Desinstitucionalización y corrupción

"El Estado se deslegitimaba al desinstitucionalizarse"

La corrupción es un flagelo que carcome al Estado y la sociedad desde el inicio de la República. Con ello no sostenemos que no hubiera habido corrupción durante el período colonial, hechos que han sido presentados por nuestros cronistas e historiadores. Por temporalidad y restricción de espacio solamente nos limitaremos a la contemporaneidad. Desde que retornamos al régimen constitucional, en estas cuatro décadas, se ha producido a nivel del Estado una situación de reemplazo permanente en la lucha contra la corrupción, que se redimensionó con la renta petrolera; si fallaba un ente de control, inmediatamente se creaba, desde el Congreso o el Ejecutivo, otra instancia para enfrentarla, como se puede observar desde la Constitución de 1979. Nunca ha habido un estudio serio, peor la decisión política, para identificar los cuellos de botellas que ayuden a destrabar los mecanismos de control, sanción y recuperación de los dineros estatales, que existen en los marcos legales. El Estado se deslegitimaba al desinstitucionalizarse.
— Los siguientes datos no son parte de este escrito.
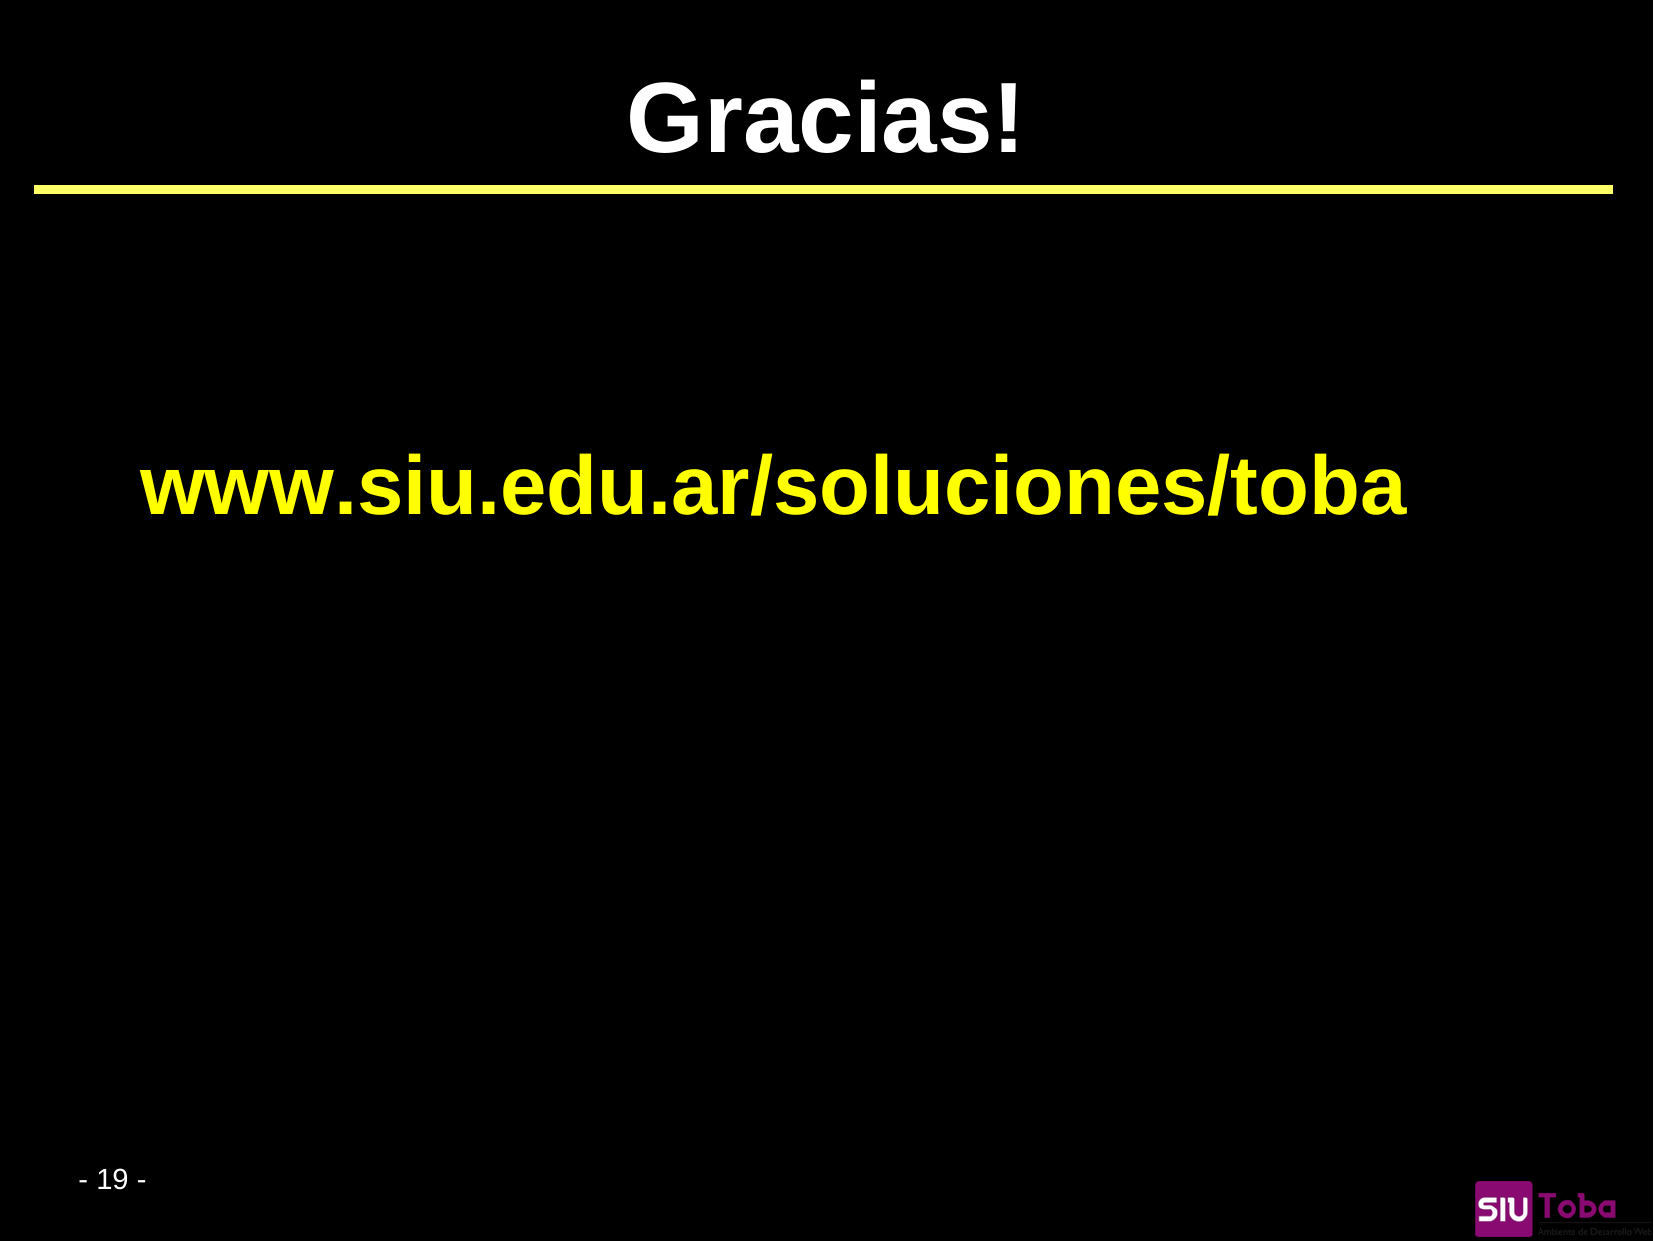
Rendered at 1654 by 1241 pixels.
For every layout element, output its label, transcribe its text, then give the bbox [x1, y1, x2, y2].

list www.siu.edu.ar/soluciones/toba [122, 439, 1577, 745]
title Gracias! [58, 47, 1594, 188]
picture [1475, 1181, 1652, 1237]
El presidente decidió suprimir la Secretaría Anticorrupción, por pedido de la fiscal general, procurador, contralor, Consejo de la Judicatura y Corte Nacional de Justicia, después de 18 meses de creada; es el enésimo ente que ha desaparecido en estas 4 décadas de “democracia esquiva”. Esta situación permite estas reflexiones: 

  1. La debilidad de nuestras instancias institucionales de control social en la lucha contra la corrupción estatal y privada, provocada por diferentes gobiernos y motivos, que no han sido adecuadamente estudiados y evaluados. 
  2.  La existencia de vacíos legales ante situaciones de catástrofes naturales o urgencias sanitarias, como la actual pandemia del COVID-19
  3. Los organismos de control y sanción deben recuperar todas las facultades que tenían para luchar contra la corrupción que les fueron quitadas. Finalmente, la participación ciudadana efectiva, a través de veedurías y contralorías sociales institucionalizadas, debe supervisar el funcionamiento y desempeño de los mecanismos de control social, ya que garantizan el fiel cometido de estos, como su ética y transparencia.